Zero Invasive Predators Ltd (ZIP) has received permission from the Department of Conservation (DOC) to proceed with the aerial 1080 phase of our programme of research and development in the Perth River valley, but weather and other conditions currently prevent the operation going ahead for the foreseeable future.
The permission will enable us to maintain our efforts to develop a promising new approach to completely and permanently remove introduced predators from large mainland areas, in order to help New Zealand’s native biodiversity to thrive.
If successful, the approach will have particular relevance for the more than one million hectares of similar landscapes in South Westland.
The permission is conditional on ZIP completing two actions in the treatment area to minimise the risk to kea, namely: (i) locating tahr carcasses to provide an alternative food source and foraging focus, and (ii) applying non-toxic repellent bait to induce an aversion to cereal baits, prior to applying the toxic bait.
Since the inception of the programme of work, we have worked with kea experts from the Department of Conservation to identify and minimise the risk to kea of the programme of work in the Perth River valley.
We’re very grateful for their help.
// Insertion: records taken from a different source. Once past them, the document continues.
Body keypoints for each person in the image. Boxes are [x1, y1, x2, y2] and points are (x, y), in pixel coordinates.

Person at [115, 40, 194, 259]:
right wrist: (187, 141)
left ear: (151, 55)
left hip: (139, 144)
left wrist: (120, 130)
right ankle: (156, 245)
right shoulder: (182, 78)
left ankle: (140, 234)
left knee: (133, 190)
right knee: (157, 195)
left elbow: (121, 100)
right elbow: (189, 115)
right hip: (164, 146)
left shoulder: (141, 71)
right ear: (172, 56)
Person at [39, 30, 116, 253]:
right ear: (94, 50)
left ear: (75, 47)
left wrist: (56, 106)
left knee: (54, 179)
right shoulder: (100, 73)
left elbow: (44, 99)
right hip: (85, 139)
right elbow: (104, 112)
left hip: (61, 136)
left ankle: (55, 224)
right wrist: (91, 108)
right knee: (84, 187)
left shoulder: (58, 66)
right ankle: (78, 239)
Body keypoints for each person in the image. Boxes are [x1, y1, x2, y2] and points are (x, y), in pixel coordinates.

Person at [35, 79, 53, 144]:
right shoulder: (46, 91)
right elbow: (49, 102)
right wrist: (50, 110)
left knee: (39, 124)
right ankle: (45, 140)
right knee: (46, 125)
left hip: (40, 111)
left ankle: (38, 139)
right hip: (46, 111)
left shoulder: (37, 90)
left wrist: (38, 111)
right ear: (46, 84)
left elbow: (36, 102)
And we’ll continue to strive to help kea flourish, both locally and nationally.
As for when the aerial operation will go ahead, the application of the predator removal approach is subject to local environmental conditions, particularly wind, rainfall and snow cover.
We will not proceed with the aerial 1080 operation until we are confident that it will completely remove all possums and significantly reduce rats and stoats. The current conditions in the Perth River valley are, however, not suitable to proceed with the aerial 1080 operation for the foreseeable future.